### What to work on
From first line to last, give the records again word for word and omit the pictures.

### Data excerpts
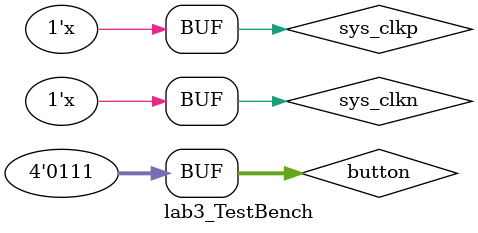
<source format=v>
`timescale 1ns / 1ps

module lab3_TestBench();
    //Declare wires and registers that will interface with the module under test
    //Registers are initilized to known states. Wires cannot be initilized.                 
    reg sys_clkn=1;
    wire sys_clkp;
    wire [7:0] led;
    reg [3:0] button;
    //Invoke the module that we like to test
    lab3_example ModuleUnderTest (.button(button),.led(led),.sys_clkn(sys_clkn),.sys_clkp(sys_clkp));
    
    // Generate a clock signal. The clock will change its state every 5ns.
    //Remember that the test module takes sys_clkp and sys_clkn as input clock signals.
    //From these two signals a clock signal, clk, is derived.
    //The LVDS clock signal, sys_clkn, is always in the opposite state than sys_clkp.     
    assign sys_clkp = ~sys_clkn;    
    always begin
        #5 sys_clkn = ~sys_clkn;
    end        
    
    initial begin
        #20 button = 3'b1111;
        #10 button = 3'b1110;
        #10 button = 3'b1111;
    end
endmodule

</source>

### Solution
<source format=v>
`timescale 1ns / 1ps

module lab3_TestBench();
    //Declare wires and registers that will interface with the module under test
    //Registers are initilized to known states. Wires cannot be initilized.                 
    reg sys_clkn=1;
    wire sys_clkp;
    wire [7:0] led;
    reg [3:0] button;
    //Invoke the module that we like to test
    lab3_example ModuleUnderTest (.button(button),.led(led),.sys_clkn(sys_clkn),.sys_clkp(sys_clkp));
    
    // Generate a clock signal. The clock will change its state every 5ns.
    //Remember that the test module takes sys_clkp and sys_clkn as input clock signals.
    //From these two signals a clock signal, clk, is derived.
    //The LVDS clock signal, sys_clkn, is always in the opposite state than sys_clkp.     
    assign sys_clkp = ~sys_clkn;    
    always begin
        #5 sys_clkn = ~sys_clkn;
    end        
    
    initial begin
        #20 button = 3'b1111;
        #10 button = 3'b1110;
        #10 button = 3'b1111;
    end
endmodule

</source>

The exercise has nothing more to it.